イメルサの傷はどうやら塞がり、完治とはいかないが、軽傷ぐらいの傷になった。
「お前たち、前も来ていたな」
陰神が俺たちに声を掛けてきた。
「ええ、そうよ。ドラゴンは、いえサトウリュウはどこへ行ったの?」
すると暴漢が応えた。
「なんで俺の名前を知ってるんだ?」
「???……!!!」
「もしかしてあんたの名前もサトウリュウなのか」
俺は思わず日本語で叫んだ。
「お前日本人か?」
「そうだよ、お前がマーキームーンを襲った時、巻き添えを食らった」
「ああ、あのデブか。そういえばこんな顔形だったかも。お前も召喚されたのか」
「嫌、俺の場合お前に刺されて瀕死状態だったから、召喚されてここへ来た後死んだんだよ。で転生を重ねてるんだ」
「そっちの鬼人の女は」
「あたしはあんたに殺されて、こっちに転生した第一マネージャーだ」
「ああ、男前な女マネージャーか」
隙をついてイメルサは不意打ちを仕掛けた。
が無駄だった。
「俺は不死身なんだよ。おかげでここではタップリ楽しませてもらってるぜ」
俺は腑に落ちた。
思い出したのだドラゴンと魔ノ神との噛み合わない会話を。
【「この技が通用しないとは。お前が噂の召喚されし者か。しかし聞いてた話と違うな」
魔ノ神の言葉を聞き、ドラゴンは怪訝な顔をした。
「噂が流れているのか」
「そうとも。見るからに恐ろしい男で、隙あらば陰神に逆らおうとしていると聞いたぞ。
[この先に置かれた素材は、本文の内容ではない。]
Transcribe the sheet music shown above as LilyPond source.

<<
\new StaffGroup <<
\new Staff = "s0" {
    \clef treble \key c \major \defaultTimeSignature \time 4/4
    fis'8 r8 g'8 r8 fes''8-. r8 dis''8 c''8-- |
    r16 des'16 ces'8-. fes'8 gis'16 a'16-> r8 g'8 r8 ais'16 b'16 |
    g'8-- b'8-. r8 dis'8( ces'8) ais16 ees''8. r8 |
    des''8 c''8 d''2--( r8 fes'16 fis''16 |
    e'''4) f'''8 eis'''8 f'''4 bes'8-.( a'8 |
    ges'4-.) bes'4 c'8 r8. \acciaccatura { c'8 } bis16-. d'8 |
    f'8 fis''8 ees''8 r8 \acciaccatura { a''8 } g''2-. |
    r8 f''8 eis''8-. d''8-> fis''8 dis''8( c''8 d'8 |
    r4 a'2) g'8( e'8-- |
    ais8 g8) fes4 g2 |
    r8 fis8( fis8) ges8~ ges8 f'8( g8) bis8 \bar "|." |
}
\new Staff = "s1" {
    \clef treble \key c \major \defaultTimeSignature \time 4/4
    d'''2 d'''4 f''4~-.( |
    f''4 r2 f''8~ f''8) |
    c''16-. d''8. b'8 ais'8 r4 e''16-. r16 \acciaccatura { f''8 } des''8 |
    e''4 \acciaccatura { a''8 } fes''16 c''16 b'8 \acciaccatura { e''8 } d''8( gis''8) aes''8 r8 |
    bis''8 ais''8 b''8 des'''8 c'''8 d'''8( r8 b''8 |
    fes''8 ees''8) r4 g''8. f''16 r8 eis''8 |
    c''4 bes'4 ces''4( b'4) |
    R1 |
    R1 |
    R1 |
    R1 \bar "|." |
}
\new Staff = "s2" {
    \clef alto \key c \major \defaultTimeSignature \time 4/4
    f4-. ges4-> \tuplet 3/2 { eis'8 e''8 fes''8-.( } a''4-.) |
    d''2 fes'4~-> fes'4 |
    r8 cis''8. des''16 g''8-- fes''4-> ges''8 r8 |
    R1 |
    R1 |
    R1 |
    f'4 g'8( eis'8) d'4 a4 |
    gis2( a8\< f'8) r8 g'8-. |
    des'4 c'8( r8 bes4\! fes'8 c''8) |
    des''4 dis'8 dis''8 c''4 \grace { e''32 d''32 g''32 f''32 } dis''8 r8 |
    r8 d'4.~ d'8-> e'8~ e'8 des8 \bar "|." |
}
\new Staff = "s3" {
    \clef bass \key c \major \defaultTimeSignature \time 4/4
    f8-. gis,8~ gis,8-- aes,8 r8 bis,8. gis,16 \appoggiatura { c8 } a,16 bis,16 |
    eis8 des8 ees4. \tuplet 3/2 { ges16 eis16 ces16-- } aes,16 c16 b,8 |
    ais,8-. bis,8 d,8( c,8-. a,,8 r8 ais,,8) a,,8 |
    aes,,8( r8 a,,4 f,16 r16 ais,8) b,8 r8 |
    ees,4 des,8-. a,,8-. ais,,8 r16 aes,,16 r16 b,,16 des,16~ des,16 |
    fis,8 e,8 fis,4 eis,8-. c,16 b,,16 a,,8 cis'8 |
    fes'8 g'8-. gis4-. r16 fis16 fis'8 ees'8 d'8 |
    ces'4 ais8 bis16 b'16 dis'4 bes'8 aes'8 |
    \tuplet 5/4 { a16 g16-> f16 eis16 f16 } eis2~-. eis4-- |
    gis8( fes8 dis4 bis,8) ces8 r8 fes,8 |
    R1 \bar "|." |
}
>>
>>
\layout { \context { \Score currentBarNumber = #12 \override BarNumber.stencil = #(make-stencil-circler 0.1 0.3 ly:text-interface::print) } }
一見おとなしいが、一度暴れだしたら誰も止められないとも」
「なんでそんな噂が」】
その時は俺は俺は魔ノ神がブルデッドと勘違いしているのだと思った。
司神も同じ勘違いをしていた。
でもわかった。
魔ノ神や司神が言っていたのはドラゴンでない方のサトウリュウのことだった。
「イメルサ、取りあえずこの場から撤退しよう」
怒りに燃えたイメルサを強引に引っ張った。
怒りだけでは倒せない。
片方は『ノ』のない偉い神、もう片方は不死身の召喚されし者。
勝てっこないのだ。
イメルサをこんこんと説き伏せた。
最終的には彼女も理解してくれた。
犬死はよくない。
そして暴漢に仕返しするよりドラゴンといつか元通りになる事が最優先すべきことだと。
俺はイメルサと別れ、修行を続けた。
とにかく目的を果たすためにはもっともっと強くならなければ。
そして数年の月日が過ぎた。
そんな俺に対し、また災難が降りかかった。
厄ノ神が両親を人質に取り、目の前に現れたのだ。
父であるガウディ=ベントールと母ベッキーだ。
「いいか少しでも妙な真似すると二人の命はないぞ。お前は剣で自分の喉を突け」
何か打開策はないか。
躊躇っている俺を見て厄ノ神は両親を死なないぐらいの深さまで刺した。